Here and there, splashes of bright red blood had tinged the spreading milk pink.
She looked wildly up the alleyway, but there was no one in sight. What to do?
“Hal!” she called, but her voice was little more than a whisper.
“Hal!” This time it rose out of control and, in the silence that followed, she thought she heard a sound from the other side of the swing doors into the restaurant. She stuffed the letter and the money into her pockets and reached inside the door for one of the table legs.
“I’ve called the police,” she shouted, croaky with fear.
“They’re on their way.”
The door swung open and Hal emerged with a bottle of wine.

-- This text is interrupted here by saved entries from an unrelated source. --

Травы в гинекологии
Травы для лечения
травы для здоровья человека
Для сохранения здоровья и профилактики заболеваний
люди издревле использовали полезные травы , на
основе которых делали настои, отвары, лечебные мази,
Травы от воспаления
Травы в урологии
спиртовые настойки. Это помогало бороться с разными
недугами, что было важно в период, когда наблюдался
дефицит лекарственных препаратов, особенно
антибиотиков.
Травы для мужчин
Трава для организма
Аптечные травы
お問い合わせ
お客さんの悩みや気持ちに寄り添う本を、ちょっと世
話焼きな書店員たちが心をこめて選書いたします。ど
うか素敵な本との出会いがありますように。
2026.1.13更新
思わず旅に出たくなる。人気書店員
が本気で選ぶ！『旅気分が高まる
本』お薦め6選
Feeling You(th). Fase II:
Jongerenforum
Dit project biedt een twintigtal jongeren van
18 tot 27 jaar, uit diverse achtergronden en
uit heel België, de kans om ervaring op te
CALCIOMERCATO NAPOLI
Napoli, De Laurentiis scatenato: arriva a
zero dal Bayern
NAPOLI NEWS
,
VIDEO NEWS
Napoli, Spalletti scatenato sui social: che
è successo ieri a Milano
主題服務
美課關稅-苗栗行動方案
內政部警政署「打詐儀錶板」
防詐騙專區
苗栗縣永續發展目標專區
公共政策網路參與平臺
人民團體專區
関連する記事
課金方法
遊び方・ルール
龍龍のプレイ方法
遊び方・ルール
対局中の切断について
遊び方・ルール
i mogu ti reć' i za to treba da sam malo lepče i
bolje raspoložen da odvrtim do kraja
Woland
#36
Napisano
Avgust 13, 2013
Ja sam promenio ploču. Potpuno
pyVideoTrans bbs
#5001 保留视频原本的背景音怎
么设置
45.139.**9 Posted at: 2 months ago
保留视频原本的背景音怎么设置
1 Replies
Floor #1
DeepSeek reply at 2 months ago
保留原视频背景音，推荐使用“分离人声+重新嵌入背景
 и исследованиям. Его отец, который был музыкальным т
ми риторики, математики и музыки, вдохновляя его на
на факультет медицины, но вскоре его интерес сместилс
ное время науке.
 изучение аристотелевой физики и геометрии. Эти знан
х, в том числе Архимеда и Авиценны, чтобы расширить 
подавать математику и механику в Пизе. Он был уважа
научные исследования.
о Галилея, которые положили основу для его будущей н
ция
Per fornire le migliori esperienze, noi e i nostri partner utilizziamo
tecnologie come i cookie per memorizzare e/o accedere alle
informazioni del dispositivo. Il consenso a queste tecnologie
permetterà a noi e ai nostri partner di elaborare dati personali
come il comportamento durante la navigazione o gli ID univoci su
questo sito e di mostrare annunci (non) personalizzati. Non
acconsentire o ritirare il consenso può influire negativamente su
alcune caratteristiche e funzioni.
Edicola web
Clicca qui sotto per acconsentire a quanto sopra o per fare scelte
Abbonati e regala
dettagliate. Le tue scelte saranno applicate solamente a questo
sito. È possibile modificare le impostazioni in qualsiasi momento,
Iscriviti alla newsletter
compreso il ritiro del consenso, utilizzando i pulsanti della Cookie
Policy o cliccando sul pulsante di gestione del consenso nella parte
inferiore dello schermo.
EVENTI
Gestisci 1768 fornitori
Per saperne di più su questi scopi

He nodded at the table leg.
“What are you planning to do with that?”
She let her arm fall.
“Have you gone mad? Did you do all this?”
“Am I likely to have done it?”
“Olive did.” She stared about her.
“This is just what Olive did. Lost her temper and destroyed her room.
She had all her privileges taken away.”
“You’re babbling.” He found a couple of glasses in an intact wall cupboard and filled them from the bottle.
“Here.” His dark eyes watched her closely.
“Have you called the police?”
“No.” Her teeth chattered against the wine glass.
“I thought if you were a burglar you’d run away. Your hand’s bleeding.”
“I know.” He took the table leg away from her and put it on top of the oven, then pulled forward the only intact chair from behind the back door and pressed her into it.
“What were you going to do if the burglar ran out this way?”
“Hit him, I suppose.” Her fear was beginning to subside.
“Is this what you thought I’d set you up for?”
“Yes.”
“God!” She didn’t know what else to say. She watched while he found a broom and started to sweep the mess towards one corner.
“Shouldn’t you leave that?”
“What for?”
“The police.”
He eyed her curiously.
“You said you hadn’t called them.”
She digested this in silence for several seconds, then put her glass on the floor beside her.
“This is all a bit heavy for me.”
She took the twenty-pound note from her pocket, but left the letter where it was.
“I only came back to give you this.” She held it out as she stood up.
“I’m sorry,” she said with an apologetic smile.
“What for?”
“Making you angry. I seem to have a knack for making people angry at the moment.” He moved towards her to take the money, but stopped abruptly at her look of alarm.
“Goddamnit, woman, do you think I did this?”
But he was speaking to thin air. Roz had taken to her heels down the alleyway and the twenty-pound note, once again, fluttered to the ground.